Just in case, here is one piece of related work from the PL world and
is probably a reasonable starting point for finding others' attempts
at this problem:

http://research.microsoft.com/en-us/um/people/akenn/units/

Robby


On Mon, Sep 29, 2014 at 3:44 AM, Konrad Hinsen
<konrad.hinsen at fastmail.net> wrote:
> Matthias Felleisen writes:
>
>  > Your message points out where gradual typing badly fails.
>
> Not just gradual typing. I am not aware of any good unit
> implementation in any type system, with the exception of F# and Frink
> whose type systems were explicitly modified to add unit checking as a
> special case. Dependent types should permit a good solution, but I
> haven't seen it done yet.
>
> The reason you need dependent types is that the product of two
> measures is another measure with a new unit, so you must be able to
> construct new types (representing units) from values. For example, a
> length divided by a time yields a speed.

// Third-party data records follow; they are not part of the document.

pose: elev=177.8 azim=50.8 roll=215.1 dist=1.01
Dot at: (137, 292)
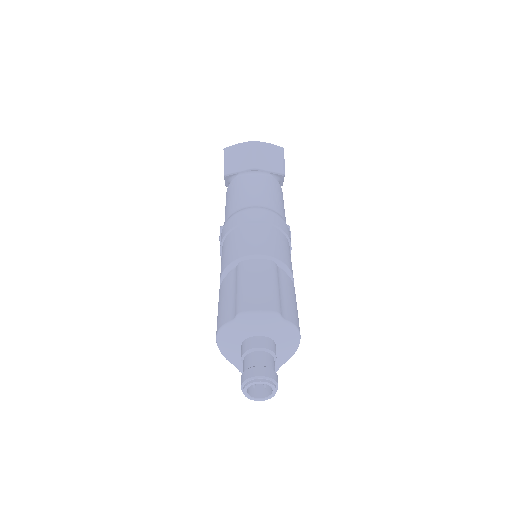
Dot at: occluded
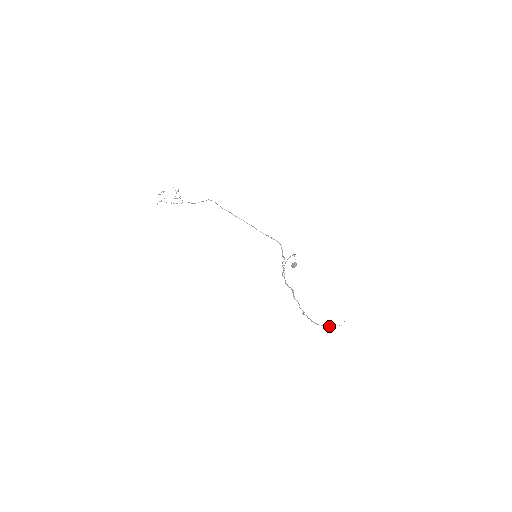
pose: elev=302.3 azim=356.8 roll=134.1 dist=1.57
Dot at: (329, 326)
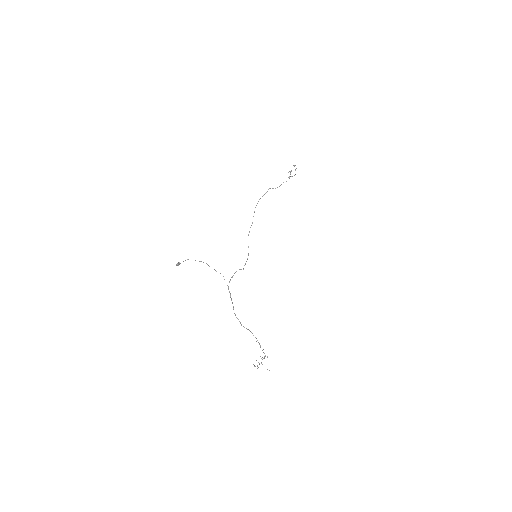
Dot at: occluded
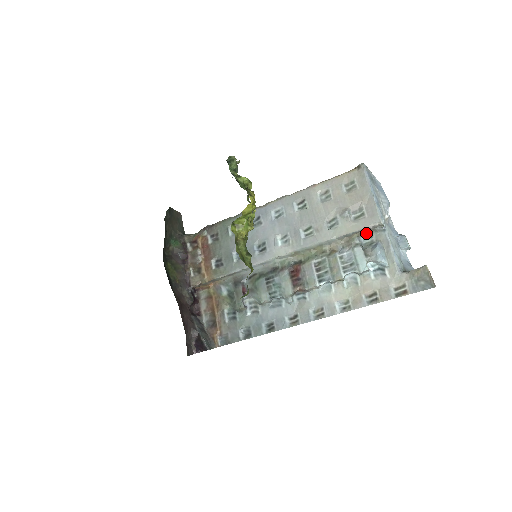
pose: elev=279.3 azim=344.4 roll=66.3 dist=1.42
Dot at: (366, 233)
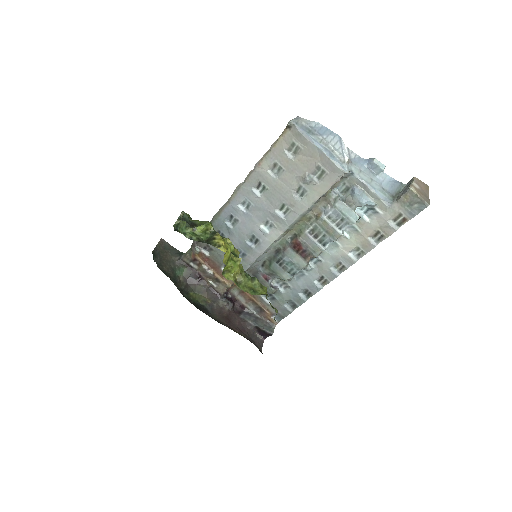
Dot at: (337, 184)
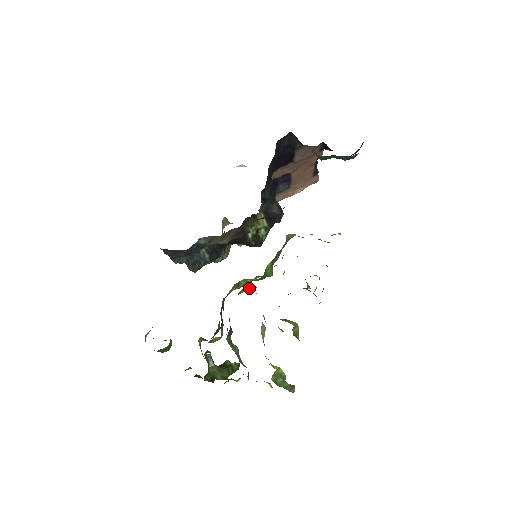
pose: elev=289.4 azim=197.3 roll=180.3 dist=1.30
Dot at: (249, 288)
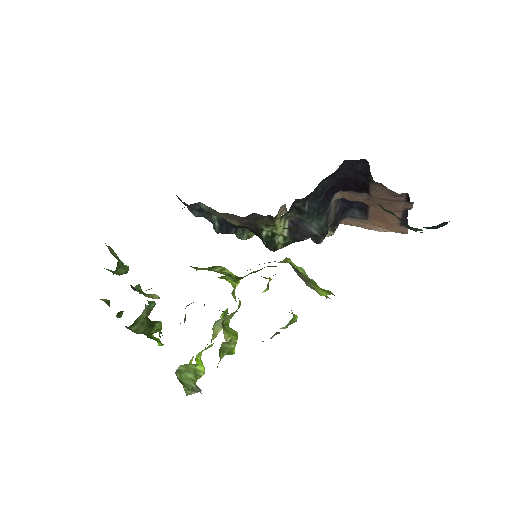
Dot at: (228, 279)
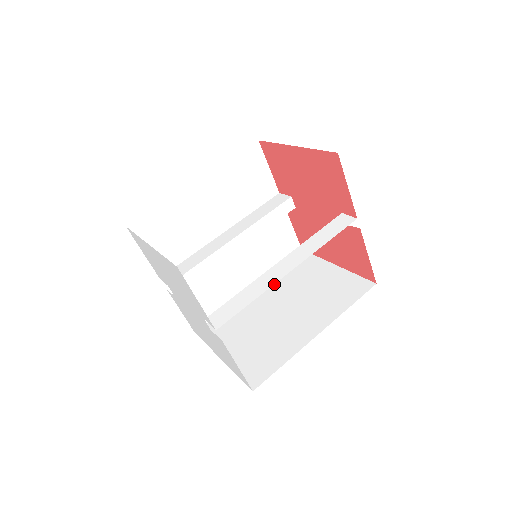
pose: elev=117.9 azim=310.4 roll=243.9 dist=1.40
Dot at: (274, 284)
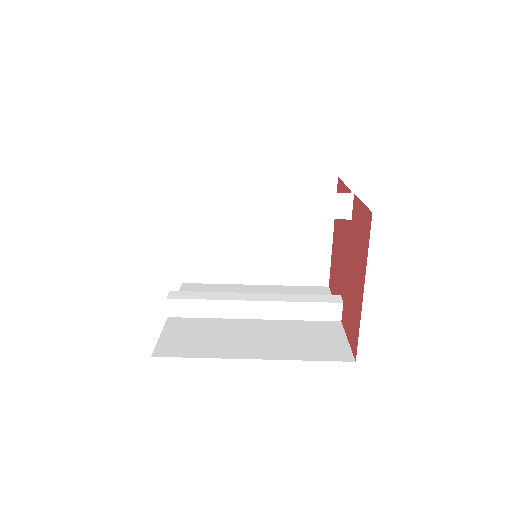
Dot at: occluded
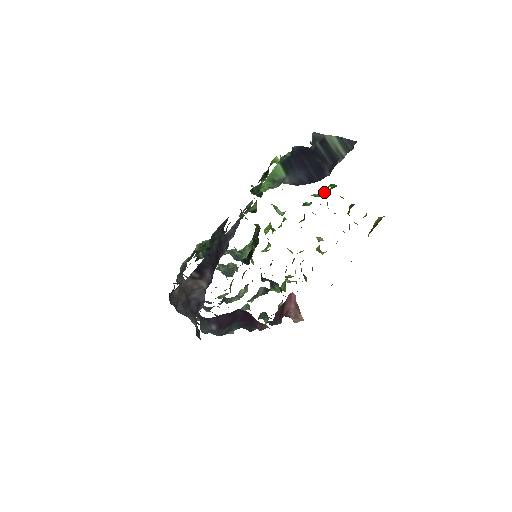
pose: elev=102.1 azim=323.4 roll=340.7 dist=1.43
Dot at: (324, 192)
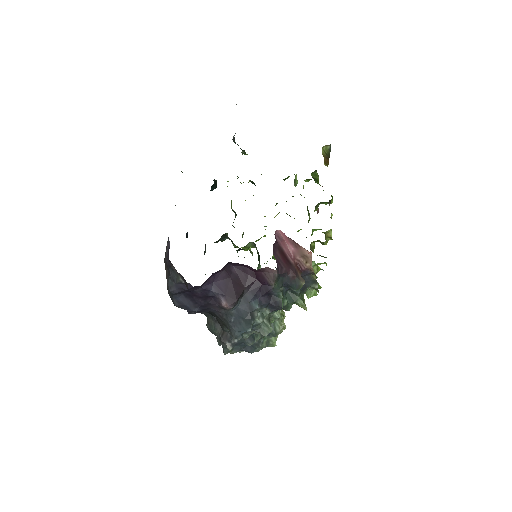
Dot at: occluded
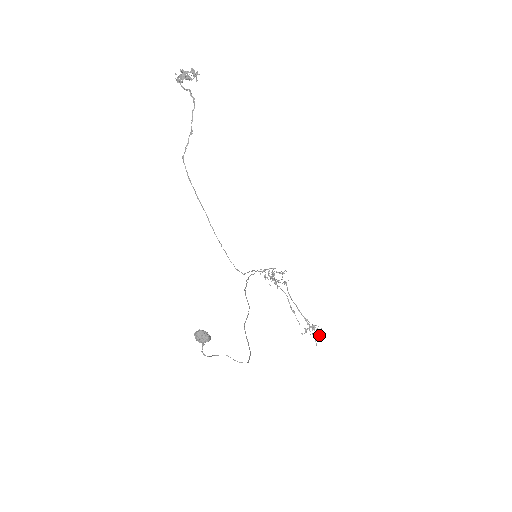
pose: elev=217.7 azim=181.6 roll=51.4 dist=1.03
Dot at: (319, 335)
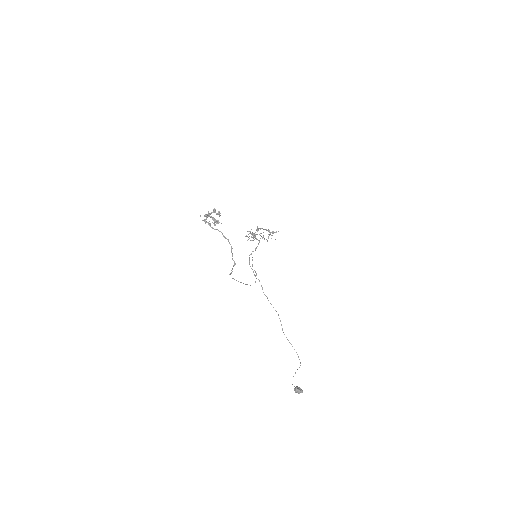
Dot at: occluded
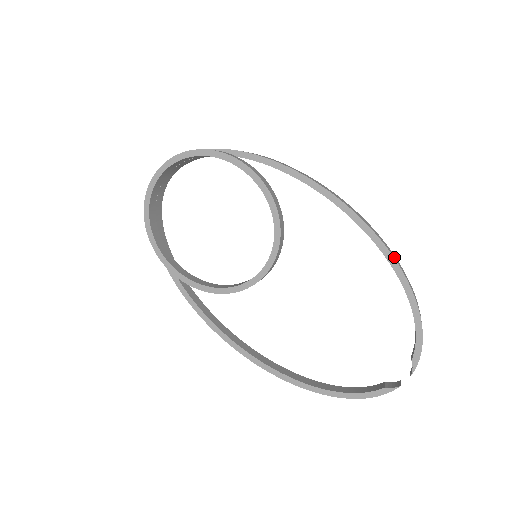
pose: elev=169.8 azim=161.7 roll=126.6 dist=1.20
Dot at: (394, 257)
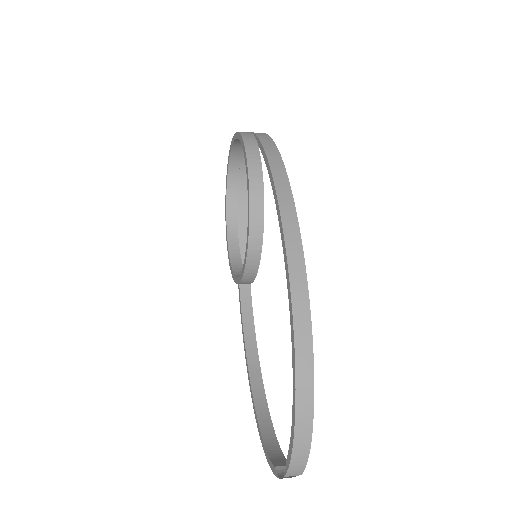
Dot at: (298, 324)
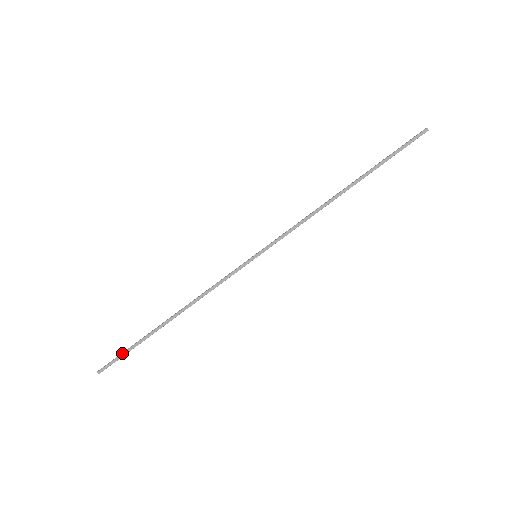
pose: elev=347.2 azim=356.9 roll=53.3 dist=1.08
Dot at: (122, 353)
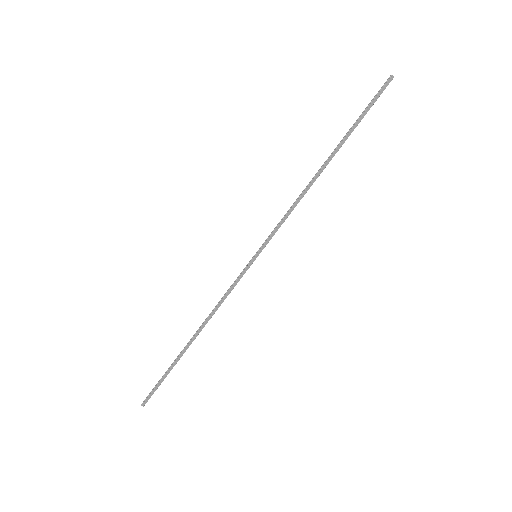
Dot at: (158, 383)
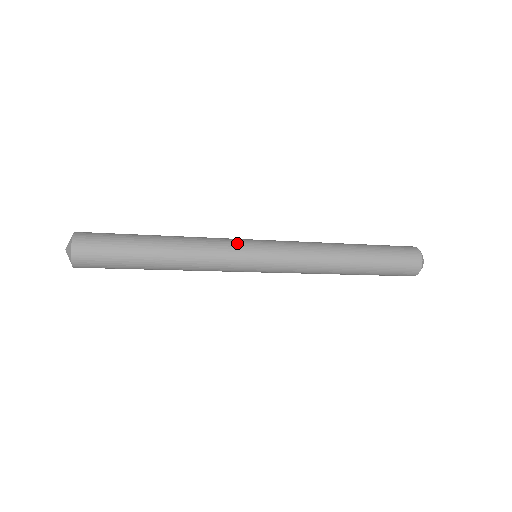
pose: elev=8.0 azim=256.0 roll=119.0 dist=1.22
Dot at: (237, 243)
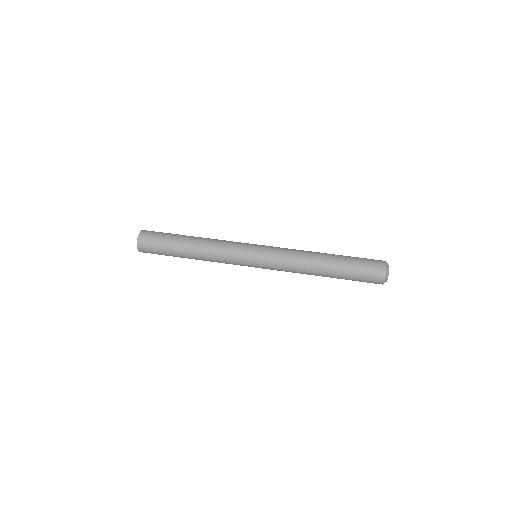
Dot at: (239, 264)
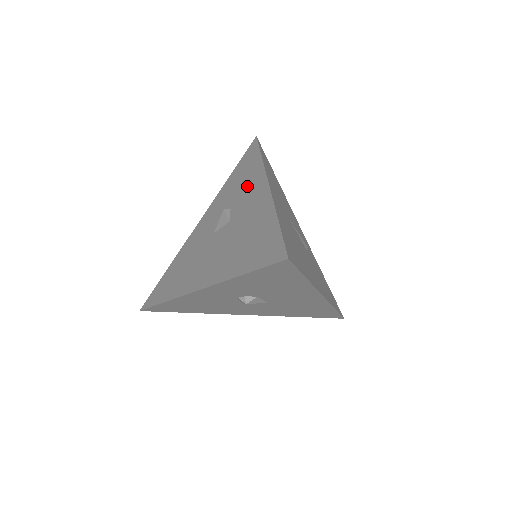
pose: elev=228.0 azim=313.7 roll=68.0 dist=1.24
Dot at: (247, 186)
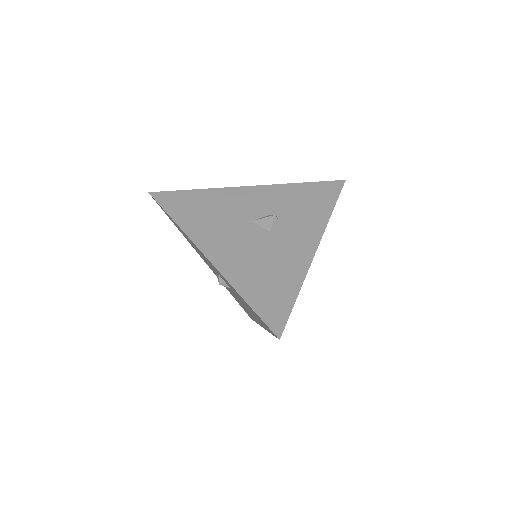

Once you can do that, scaling
> a unit (e.g. from meters to kilometers) becomes a special case.
>
>  > In this specific case, you have two aspects of dimensionality:
>  > dimension per se (I am sure there is a word for it) and the chosen
>  > unit to represent it.
>
> The two terms used for this distinction are in fact "dimension" and
> "unit".
>
>  > If someone writes (area-of-rectangle 1 [mm] 1 [km]), there is
>  > nothing wrong with it -- except that the type checker should insert
>  > a coercion from mm to m and from km to m (multiplying/dividing by
>  > 1,000).
>
> That's a topic of hot debate in the scientific computing community.
> Some argue that the type checker should consider your example as an
> error, and not do any implicit conversion. The motivation is that the
> expression you used is more likely to be a mistake than the meaningful
> use of expressive language, since best practices recommend to use a
> minimal set of units inside any piece of code.
>
> Anyway, that's a minor detail. If your type system can handle
> automatic conversion, then it can also handle its absence.
>
>
> Alexander D. Knauth writes:
>
>  > What I had in mind was for the structs to be available at run-time,
>  > but that ideally the optimizer could take them out for the
>  > intermediate operations and put them back for the final result.
>
> You are actually adding a very Racket-specific requirement to the
> already difficult units-as-types problem: the interplay between a
> typed and an untyped dialect of the same language. I agree this would
> be nice to have.
>
> Konrad.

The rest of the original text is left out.